» Work instruction
From the article below on Morris Dees's Spokane talk, reproduce word for word the stretch that begins at the words "A battle is" and stops after "in Montgomery, Ala.".

» Passage to read

★ ★ ★ ★ ★

Dees Calls For Vigilance Against Hate Crimes Against Minorities, Gays Do Not Reflect American Values, Says Civil Rights Lawyer

A battle is being waged over whose vision for America will prevail, civil rights attorney Morris Dees told a sold-out Spokane audience on Friday.

The battle is between racists promoting division and others who believe the strength of the United States is its diversity, Dees said.

“An ill-wind is blowing in this country,” said Dees, co-founder of the Southern Poverty Law Center in Montgomery, Ala.

Despite a robust economy and the foreseeable elimination of the national debt, people continue to kill one another because of skin color, religious beliefs or sexual orientation, Dees said.

The dragging death of an African American man in Texas and the fatal beating of a gay student in Wyoming are two recent examples, he said.

Another example Dees cited was last summer’s shootings at a Jewish Community Center and the gunshot murder of a Filipino American letter carrier.

★ ★ ★ ★ ★

Dataset entries:

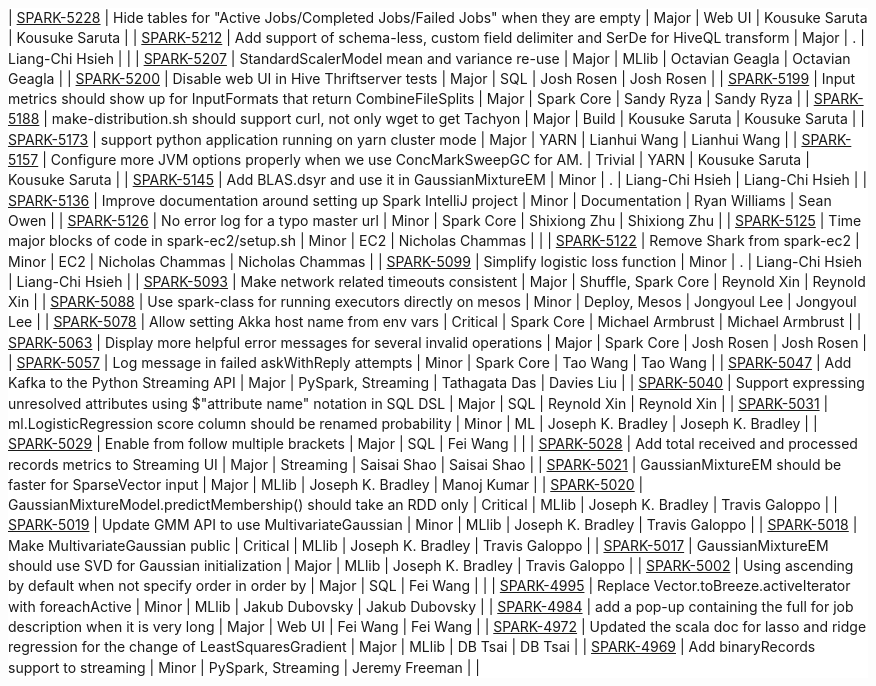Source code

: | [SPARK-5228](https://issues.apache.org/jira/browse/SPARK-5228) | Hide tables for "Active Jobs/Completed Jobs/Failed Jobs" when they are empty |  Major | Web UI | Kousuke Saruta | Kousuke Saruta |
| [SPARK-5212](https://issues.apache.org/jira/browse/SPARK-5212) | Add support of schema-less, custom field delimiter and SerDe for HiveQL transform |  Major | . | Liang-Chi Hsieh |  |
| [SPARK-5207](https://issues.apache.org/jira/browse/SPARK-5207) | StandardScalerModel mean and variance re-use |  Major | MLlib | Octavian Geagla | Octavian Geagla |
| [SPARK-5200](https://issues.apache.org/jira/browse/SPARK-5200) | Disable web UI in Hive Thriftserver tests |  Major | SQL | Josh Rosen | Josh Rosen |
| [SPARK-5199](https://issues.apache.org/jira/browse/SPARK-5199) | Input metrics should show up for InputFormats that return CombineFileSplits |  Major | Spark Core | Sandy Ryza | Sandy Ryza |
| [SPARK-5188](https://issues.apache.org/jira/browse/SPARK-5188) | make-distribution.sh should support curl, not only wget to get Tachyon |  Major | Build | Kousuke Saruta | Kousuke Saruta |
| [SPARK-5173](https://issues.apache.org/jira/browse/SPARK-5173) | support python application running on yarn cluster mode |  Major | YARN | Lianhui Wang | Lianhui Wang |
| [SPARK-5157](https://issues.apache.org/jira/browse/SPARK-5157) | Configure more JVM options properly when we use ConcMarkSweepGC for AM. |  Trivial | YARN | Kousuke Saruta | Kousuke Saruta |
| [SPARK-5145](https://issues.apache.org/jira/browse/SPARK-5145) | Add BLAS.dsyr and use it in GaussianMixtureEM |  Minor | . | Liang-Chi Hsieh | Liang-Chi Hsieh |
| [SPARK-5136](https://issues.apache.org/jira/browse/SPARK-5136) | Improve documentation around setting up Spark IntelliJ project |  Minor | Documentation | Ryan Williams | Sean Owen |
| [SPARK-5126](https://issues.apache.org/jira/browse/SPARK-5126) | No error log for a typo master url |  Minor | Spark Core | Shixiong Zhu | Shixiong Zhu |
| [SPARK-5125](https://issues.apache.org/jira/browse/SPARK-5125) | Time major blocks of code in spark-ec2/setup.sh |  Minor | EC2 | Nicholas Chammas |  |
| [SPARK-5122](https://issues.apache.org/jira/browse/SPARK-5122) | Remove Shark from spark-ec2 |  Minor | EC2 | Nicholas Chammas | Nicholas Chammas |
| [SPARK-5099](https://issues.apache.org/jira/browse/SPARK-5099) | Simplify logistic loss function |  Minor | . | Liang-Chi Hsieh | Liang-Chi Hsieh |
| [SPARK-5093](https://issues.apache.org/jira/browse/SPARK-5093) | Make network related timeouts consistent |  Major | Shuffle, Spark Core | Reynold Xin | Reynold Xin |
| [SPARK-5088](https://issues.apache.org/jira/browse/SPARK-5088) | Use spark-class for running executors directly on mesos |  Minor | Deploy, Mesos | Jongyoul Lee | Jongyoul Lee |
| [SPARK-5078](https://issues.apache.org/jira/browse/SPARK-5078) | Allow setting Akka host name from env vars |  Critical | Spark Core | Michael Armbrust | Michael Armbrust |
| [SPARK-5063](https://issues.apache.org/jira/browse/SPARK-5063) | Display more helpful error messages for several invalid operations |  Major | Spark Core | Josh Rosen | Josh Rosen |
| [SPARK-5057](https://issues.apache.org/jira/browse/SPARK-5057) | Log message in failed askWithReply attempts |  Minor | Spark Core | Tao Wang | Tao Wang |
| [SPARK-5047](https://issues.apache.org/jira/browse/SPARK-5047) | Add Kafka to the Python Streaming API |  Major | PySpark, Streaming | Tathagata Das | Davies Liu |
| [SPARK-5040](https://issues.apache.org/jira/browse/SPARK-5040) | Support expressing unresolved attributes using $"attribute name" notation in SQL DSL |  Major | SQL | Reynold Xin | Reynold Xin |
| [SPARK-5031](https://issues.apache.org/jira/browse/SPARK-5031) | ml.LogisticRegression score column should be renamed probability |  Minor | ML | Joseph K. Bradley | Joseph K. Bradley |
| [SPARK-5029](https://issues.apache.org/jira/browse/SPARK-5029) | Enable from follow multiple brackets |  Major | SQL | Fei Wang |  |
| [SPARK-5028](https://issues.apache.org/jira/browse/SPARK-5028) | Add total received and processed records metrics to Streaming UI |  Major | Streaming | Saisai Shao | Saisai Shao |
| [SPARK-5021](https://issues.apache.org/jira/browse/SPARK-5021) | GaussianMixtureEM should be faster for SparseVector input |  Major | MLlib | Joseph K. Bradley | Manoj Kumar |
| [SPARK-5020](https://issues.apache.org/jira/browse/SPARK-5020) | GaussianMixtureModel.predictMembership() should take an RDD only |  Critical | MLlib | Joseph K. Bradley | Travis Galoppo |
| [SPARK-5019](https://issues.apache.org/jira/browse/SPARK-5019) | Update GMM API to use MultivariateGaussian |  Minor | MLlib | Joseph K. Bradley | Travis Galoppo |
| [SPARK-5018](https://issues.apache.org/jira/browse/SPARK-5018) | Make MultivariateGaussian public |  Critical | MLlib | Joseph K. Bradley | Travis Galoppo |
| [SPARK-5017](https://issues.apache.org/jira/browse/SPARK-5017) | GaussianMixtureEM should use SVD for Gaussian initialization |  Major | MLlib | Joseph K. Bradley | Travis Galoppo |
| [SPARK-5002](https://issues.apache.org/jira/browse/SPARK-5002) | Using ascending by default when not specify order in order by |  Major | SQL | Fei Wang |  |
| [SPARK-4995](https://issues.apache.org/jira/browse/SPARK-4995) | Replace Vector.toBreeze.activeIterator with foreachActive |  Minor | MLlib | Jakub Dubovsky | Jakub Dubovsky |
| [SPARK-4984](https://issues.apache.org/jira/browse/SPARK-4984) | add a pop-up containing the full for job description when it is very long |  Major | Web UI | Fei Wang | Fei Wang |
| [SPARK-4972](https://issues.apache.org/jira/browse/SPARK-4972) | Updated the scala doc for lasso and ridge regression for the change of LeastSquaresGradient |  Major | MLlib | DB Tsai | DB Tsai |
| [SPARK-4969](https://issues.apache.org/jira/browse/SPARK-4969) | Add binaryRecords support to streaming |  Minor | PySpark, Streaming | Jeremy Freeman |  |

★ ★ ★ ★ ★

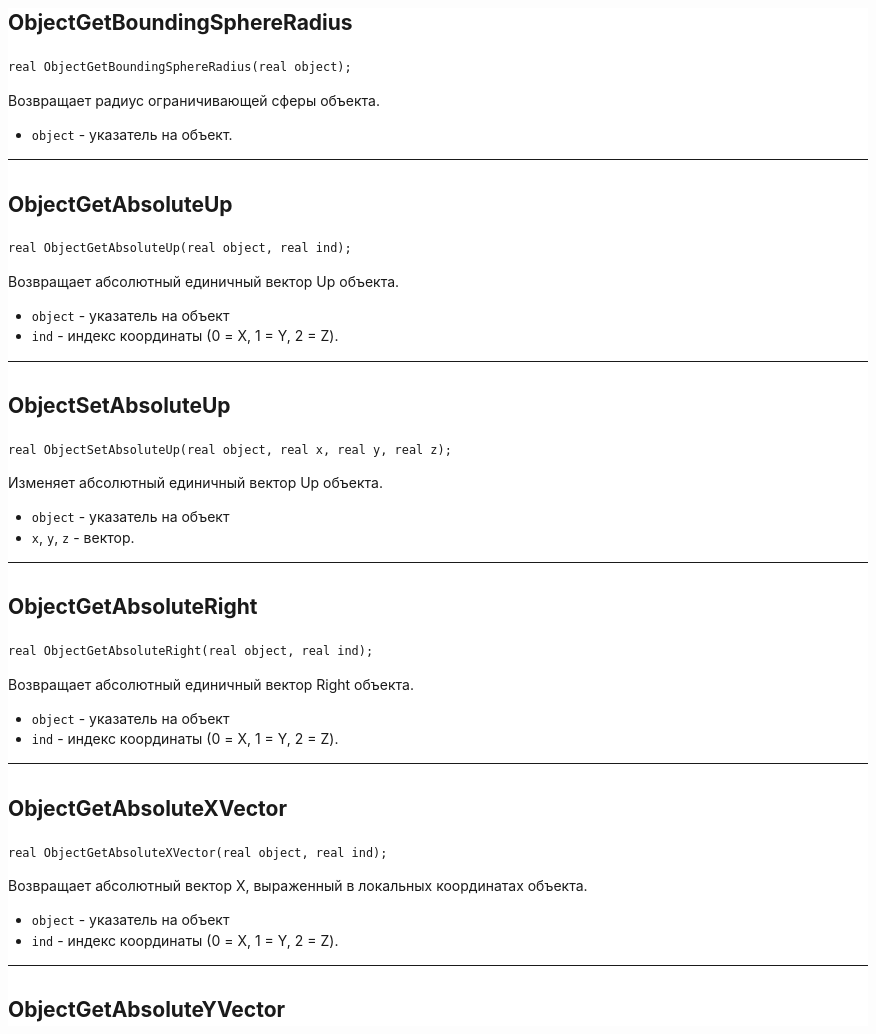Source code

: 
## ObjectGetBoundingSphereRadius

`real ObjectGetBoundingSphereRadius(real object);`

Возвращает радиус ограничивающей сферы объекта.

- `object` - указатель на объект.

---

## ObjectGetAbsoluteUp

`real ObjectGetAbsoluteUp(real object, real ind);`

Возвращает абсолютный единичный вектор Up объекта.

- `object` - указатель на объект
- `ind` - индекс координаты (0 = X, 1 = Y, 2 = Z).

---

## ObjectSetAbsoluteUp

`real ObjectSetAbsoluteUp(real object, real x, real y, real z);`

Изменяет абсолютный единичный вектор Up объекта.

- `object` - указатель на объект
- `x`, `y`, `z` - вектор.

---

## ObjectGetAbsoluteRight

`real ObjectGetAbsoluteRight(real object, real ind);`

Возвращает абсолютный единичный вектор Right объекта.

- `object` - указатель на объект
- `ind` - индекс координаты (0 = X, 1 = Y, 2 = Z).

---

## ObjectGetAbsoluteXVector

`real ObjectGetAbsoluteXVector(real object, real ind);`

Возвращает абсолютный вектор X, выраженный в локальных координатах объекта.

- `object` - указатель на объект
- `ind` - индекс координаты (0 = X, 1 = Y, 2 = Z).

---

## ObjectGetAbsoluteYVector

★ ★ ★ ★ ★

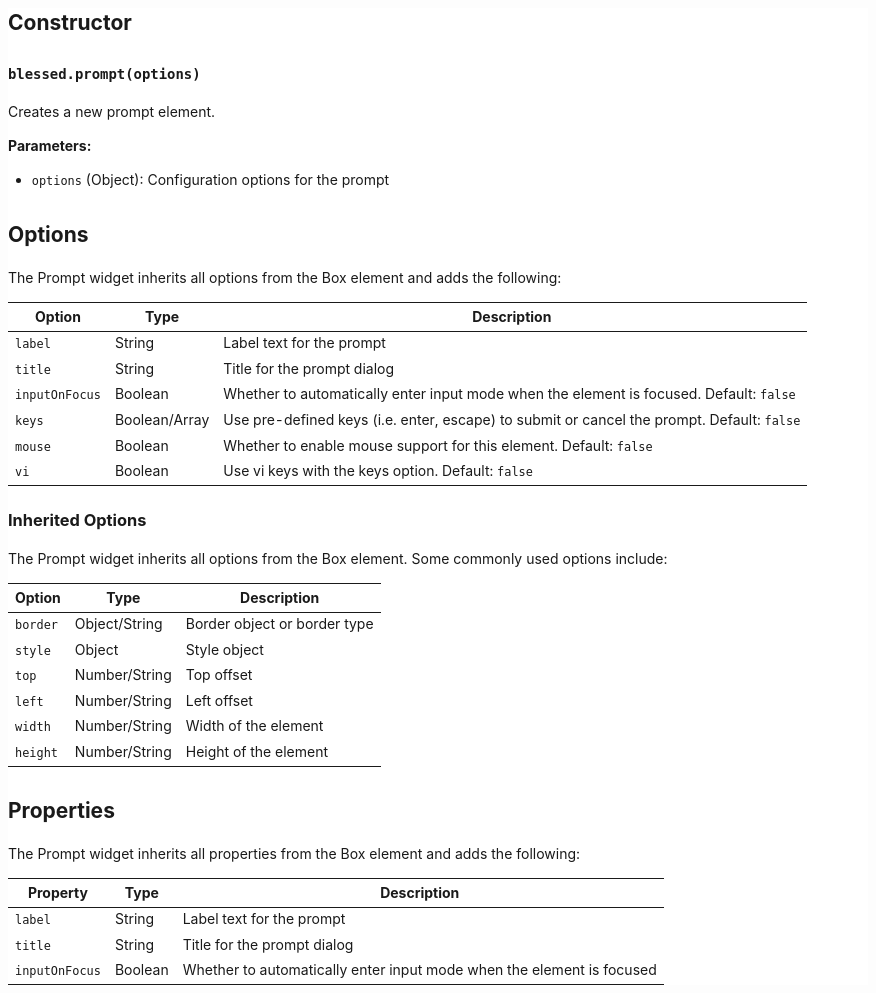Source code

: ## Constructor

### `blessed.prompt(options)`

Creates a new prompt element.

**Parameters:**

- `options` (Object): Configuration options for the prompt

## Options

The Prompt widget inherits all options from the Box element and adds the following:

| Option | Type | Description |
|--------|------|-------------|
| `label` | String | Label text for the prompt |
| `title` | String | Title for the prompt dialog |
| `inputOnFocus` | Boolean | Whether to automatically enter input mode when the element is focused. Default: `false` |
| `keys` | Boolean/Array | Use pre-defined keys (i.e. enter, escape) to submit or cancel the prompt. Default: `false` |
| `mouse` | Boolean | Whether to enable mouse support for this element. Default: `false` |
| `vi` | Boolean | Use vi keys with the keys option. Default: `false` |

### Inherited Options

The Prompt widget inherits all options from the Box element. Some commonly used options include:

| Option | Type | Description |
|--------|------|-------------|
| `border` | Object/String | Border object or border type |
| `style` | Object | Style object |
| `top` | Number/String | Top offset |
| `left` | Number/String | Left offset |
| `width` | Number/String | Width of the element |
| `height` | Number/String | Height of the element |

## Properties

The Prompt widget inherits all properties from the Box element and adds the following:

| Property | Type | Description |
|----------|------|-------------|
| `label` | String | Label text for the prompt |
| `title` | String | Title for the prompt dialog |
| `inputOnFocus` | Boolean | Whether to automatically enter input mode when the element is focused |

★ ★ ★ ★ ★

» Task response
A battle is being waged over whose vision for America will prevail, civil rights attorney Morris Dees told a sold-out Spokane audience on Friday.

The battle is between racists promoting division and others who believe the strength of the United States is its diversity, Dees said.

“An ill-wind is blowing in this country,” said Dees, co-founder of the Southern Poverty Law Center in Montgomery, Ala.